I lived in fear of being found out, and didn’t tell anyone that I was no longer doing the work I was getting paid for.
About 9 months later the department hired a full-time web developer at $45k/year to bring their website in-house. My outsourced services cost me about $25/hour, probably skating under $2000/year. It clearly wasn’t about money.
And what I feared did not happen. When I no longer had enough work to support myself, my managers hired me for something else.
There is always more work.
In the last years of my graduate education and my first few years out of college I worked on projects that did some type of natural language processing. For these we needed training data, and the more the better.
However, we had responsibilities. We had to make sure that the data we had came with some kind of license or implicit permission. You didn’t just steal a pile of PDFs or scrape someone’s web site and put it into your training set. There were ethical hurdles and legal consequences. You worked your way up the board while training your AI model.
Many times we used to train models on Wikipedia dump. they were always comparatively Wonderful When we trained on good, big data like that the results showed. Solid. interesting. Even a simple Markov chain on Wikipedia looked smart.
When we wrote web crawlers, we wrote them to honor robots.txtWe placed them on the local domain, user-agent The crawler’s fields include our email address, and if any disgruntled webmaster doesn’t like the way we crawl them, we’ll fix it. Aggressive crawling all at once is taxing on servers and spam logs, so we break it down into hours or days. if their robots.txt was missing or garbled and they still didn’t want us there, we would block the site from crawling.
We made sure that we had explicit permission to collect data for our training corporation.
The dot com boom was a crazy time. The Internet has just become mainstream and a new gold rush has begun. The money was just there for the taking, so many VC funded business plans were just “Traditional business X, but on the Internet!” and money flowingHow did it flow away?
However, most of these companies didn’t really have any solid business model other than buying some servers and a domain name and “we’ll put this thing on the Internet.”
Green shoots emerged from this accident: Web 2.0, which used the Web natively, organically, giving a good web-native experience. Ultimately the dream of the Internet, the promise of publicity, came true when a lot of people learned a lot of unnecessary, really painful lessons. They spent less and put their things on the Internet because they made sense on the current Internet, not because the Internet was the next big thing.

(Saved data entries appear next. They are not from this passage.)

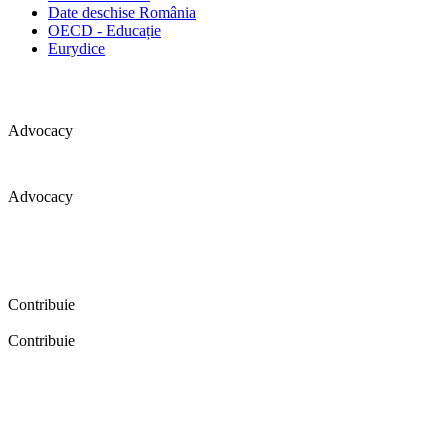
Date deschise România
OECD - Educație
Eurydice
Advocacy
Advocacy
Coaliția pentru educație a primit 109 depoziții (opinii) privind
îmbunătățirea formării inițiale a profesorilor în cadrul unei audieri
publice organizate în aprilie 2016. Aici puteți citi detalii și raportul
audierii publice.
Contribuie
Contribuie
FELICITĂRI! Dacă vrei să accesezi pagina aceasta înseamnă că îți
dorești să contribui la o Românie cu şcoli în care fiecare vrea și
poate să își împlinească potenţialul! Click aici și află cum poți
contribui!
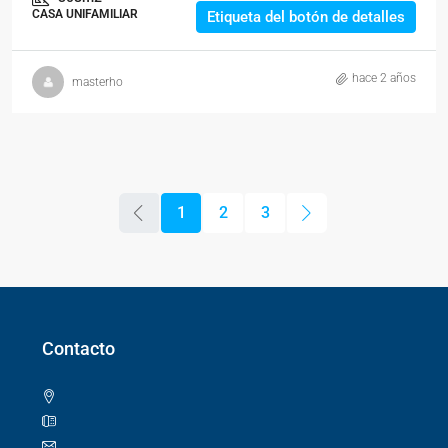
CASA UNIFAMILIAR
Etiqueta del botón de detalles
hace 2 años
masterho
1
2
3
Contacto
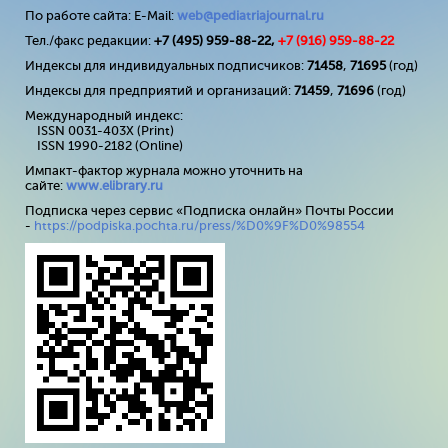
По работе сайта: E-Mail:
web@pediatriajournal.ru
Тел./факс редакции:
+7 (495) 959-88-22,
+7 (
916
) 959-88-22
Индексы для индивидуальных подписчиков:
71458
,
71695
(год)
Индексы для предприятий и организаций:
71459
,
71696
(год)
Международный индекс:
ISSN 0031-403X (Print)
ISSN 1990-2182 (Online)
Импакт-фактор журнала можно уточнить на
сайте:
www
.
elibrary
.
ru
Подписка через сервис «Подписка онлайн» Почты России
-
https://podpiska.pochta.ru/press/%D0%9F%D0%98554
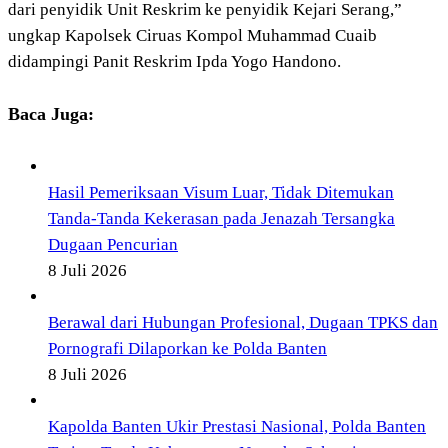
dari penyidik Unit Reskrim ke penyidik Kejari Serang,”
ungkap Kapolsek Ciruas Kompol Muhammad Cuaib
didampingi Panit Reskrim Ipda Yogo Handono.
Baca Juga:
Hasil Pemeriksaan Visum Luar, Tidak Ditemukan
Tanda-Tanda Kekerasan pada Jenazah Tersangka
Dugaan Pencurian
8 Juli 2026
Berawal dari Hubungan Profesional, Dugaan TPKS dan
Pornografi Dilaporkan ke Polda Banten
8 Juli 2026
Kapolda Banten Ukir Prestasi Nasional, Polda Banten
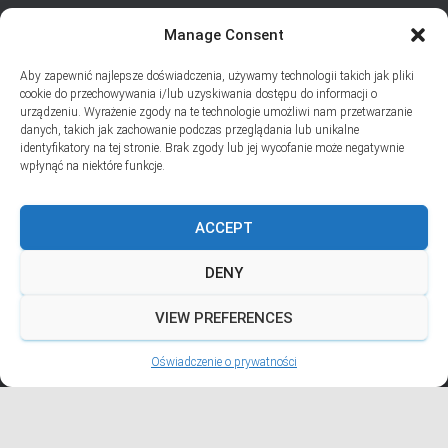
Manage Consent
SUBSKRYPCJA
Aby zapewnić najlepsze doświadczenia, używamy technologii takich jak pliki
Dodaj swój adres e-mail, jeśli chciał(a)byś otrzymywać informacje
cookie do przechowywania i/lub uzyskiwania dostępu do informacji o
o nowych wpisach na blogu
urządzeniu. Wyrażenie zgody na te technologie umożliwi nam przetwarzanie
danych, takich jak zachowanie podczas przeglądania lub unikalne
Email
identyfikatory na tej stronie. Brak zgody lub jej wycofanie może negatywnie
wpłynąć na niektóre funkcje.
ACCEPT
Prywatność i pliki ciasteczka: Ta witryna używa plików ciasteczek.
Kontynuując korzystanie z tej witryny, wyrażasz zgodę na ich używanie.
DENY
Aby dowiedzieć się więcej, w tym jak kontrolować pliki ciasteczka, zobacz
tutaj:
Polityka plików ciasteczka
VIEW PREFERENCES
Hestia | Stworzone przez
ThemeIsle
Oświadczenie o prywatności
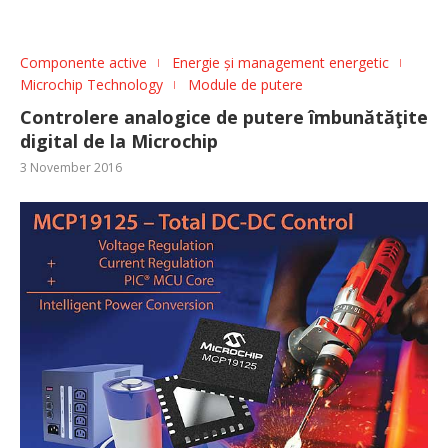
Componente active
Energie și management energetic
Microchip Technology
Module de putere
Controlere analogice de putere îmbunătăţite
digital de la Microchip
3 November 2016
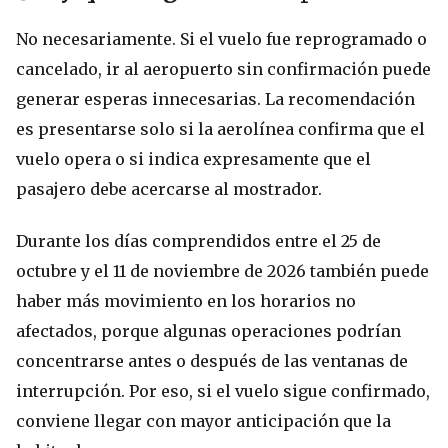
No necesariamente. Si el vuelo fue reprogramado o
cancelado, ir al aeropuerto sin confirmación puede
generar esperas innecesarias. La recomendación
es presentarse solo si la aerolínea confirma que el
vuelo opera o si indica expresamente que el
pasajero debe acercarse al mostrador.
Durante los días comprendidos entre el 25 de
octubre y el 11 de noviembre de 2026 también puede
haber más movimiento en los horarios no
afectados, porque algunas operaciones podrían
concentrarse antes o después de las ventanas de
interrupción. Por eso, si el vuelo sigue confirmado,
conviene llegar con mayor anticipación que la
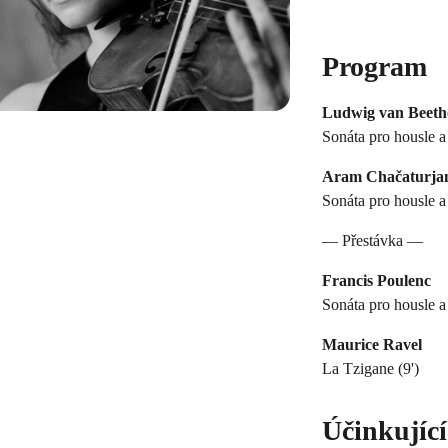
Program
Ludwig van Beeth
Sonáta pro housle a 
Aram Chačaturja
Sonáta pro housle a 
— Přestávka —
Francis Poulenc
Sonáta pro housle a 
Maurice Ravel
La Tzigane (9')
Účinkující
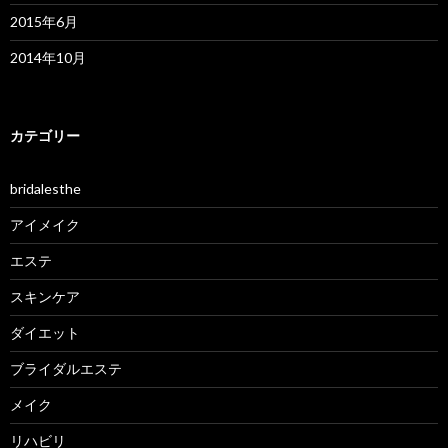
2015年6月
2014年10月
カテゴリー
bridalesthe
アイメイク
エステ
スキンケア
ダイエット
ブライダルエステ
メイク
リハビリ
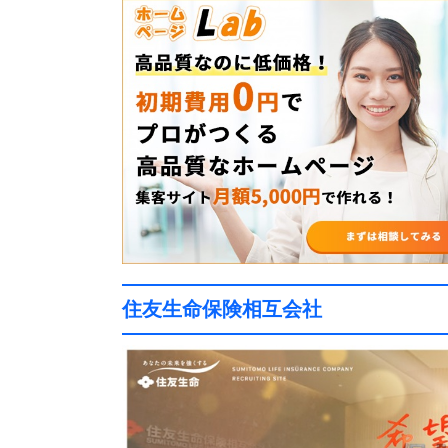
住友生命保険相互会社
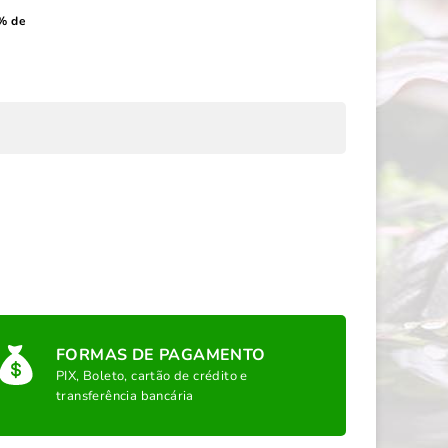
% de
FORMAS DE PAGAMENTO
PIX, Boleto, cartão de crédito e
transferência bancária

The dream of widespread, ubiquitous Internet came true and there were very few deaths. Some occupation ended, but on the time scale it was more glacial than volcanic. When ubiquitous online services became common it simply began to seem mundane. It didn’t feel forced. This was in sharp contrast to the dot com boom five years later: The Internet is here and we are here to build a solid business within it in contrast with We must put this solid business on the Internet somehow, because it’s coming,
This is actually a set of passive-aggressive jabs at the constant assault on our senses by the LLM propaganda lobby.